• [Passage to read]:
########################################

The Kids Are Alright: 4 rising designers to keep an eye on
Fashion’s most exciting new names right now make changes, not just clothes. With a strong sense of community and inclusivity, these budding fashion designers bring the real world to the runways.
From Telfar Clemens to Marine Serre, these designers are definitely the ones to watch this coming 2019.
Scroll down to find out how they got the fashion world buzzing:
Long before genderless fashion became a buzzword, Telfar Clemens was already quietly, steadily honing his vision of intelligently recalibrated streetwear, workwear and American classics – freed of conventional constraints like gender.
But it was only when he won the CFDA/Vogue Fashion Fund prize in 2017 that the rest of the fashion world sat up and took notice – and Clemens gave them plenty to look at.
In a relatively short amount of time, he has built a reputation for the singular way he incorporates art, music and other diverse strands of the larger cultural conversation into his work.
In recent seasons, his fashion shows have become performances – in the best sense of the word – with clothes modelled by his singer and musician friends, who would write and perform original compositions for Telfar shows, giving his shows the throbbing energy of a rock concert.
Clemens might be much lauded by the fashion elite now, but he remains grounded and democratic; recent projects include making uniforms (which were later cleverly made available for purchase) for the White Castle burger chain – a staple of his Queens childhood – as well as doing a pop-up in discount store Century 21.
As property enthusiasts would know, it’s all about location. It was definitely one of many winning factors in Kerby Jean-Raymond’s S/S ’19 show for Pyer Moss, but for more profound reasons.
It was held at the Heritage Center of Weeksville, a Brooklyn neighbourhood that became one of the first free black communities after slavery was abolished in the US.
Titled “American, Also”, the collection was a look at the history of America through a black lens, told in clothing.
It shined a light on how black accomplishment has often been left out of history and pop culture. Modelled by an all-black cast and soundtracked by a powerful gospel choir, there were slogans that asked defiantly, “See Us Now?” Jean- Raymond also collaborated with artist Derrick Adams on a series of prints depicting black people beautifully going through the simple motions of life.
Jean-Raymond is no stranger to using his platform for empowerment and resistance – he screened a film in support of Black Lives Matter at his previous show – but he also uses it to pay tribute to POC designers and brands before him. For S/S ’19, there were shout-outs to Daymond Johns’ FUBU while the season before nodded at Cross Colours.
Marine Serre is one of those names on every insiders’ lips, but this is a rare instance where the hype is proportionate to the talent. The Pulitzer-winning Robin Givhan wrote in The Washington Post that Serre’s S/S ’19 collection was “a mesmerizing riff on… all the ways in which fashion can be inventive and strange and wonderful”.

########################################

Dataset entries

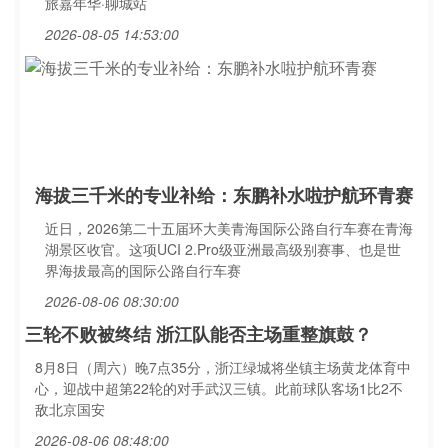
旅嘉年华·聊城站
2026-08-05 14:53:00
海拔三千米的专业补给：东鹏补水啦护航环青赛
近日，2026第二十五届环大美青海国际公路自行车赛在青海
湖景区收官。这项UCI 2.Pro级亚洲最高级别赛事、也是世
界海拔最高的国际公路自行车赛
2026-08-06 08:30:00
三轮不败被终结 浙江队能否主场重整旗鼓？
8月8日（周六）晚7点35分，浙江绿城将坐镇主场黄龙体育中
心，迎战中超第22轮的对手武汉三镇。此前球队客场1比2不
敌北京国安
2026-08-06 08:48:00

########################################

Output everything in the article on rising designers from "Clemens might be" down to "abolished in the US.", copied word for word.

• [Finished exercise]:
Clemens might be much lauded by the fashion elite now, but he remains grounded and democratic; recent projects include making uniforms (which were later cleverly made available for purchase) for the White Castle burger chain – a staple of his Queens childhood – as well as doing a pop-up in discount store Century 21.
As property enthusiasts would know, it’s all about location. It was definitely one of many winning factors in Kerby Jean-Raymond’s S/S ’19 show for Pyer Moss, but for more profound reasons.
It was held at the Heritage Center of Weeksville, a Brooklyn neighbourhood that became one of the first free black communities after slavery was abolished in the US.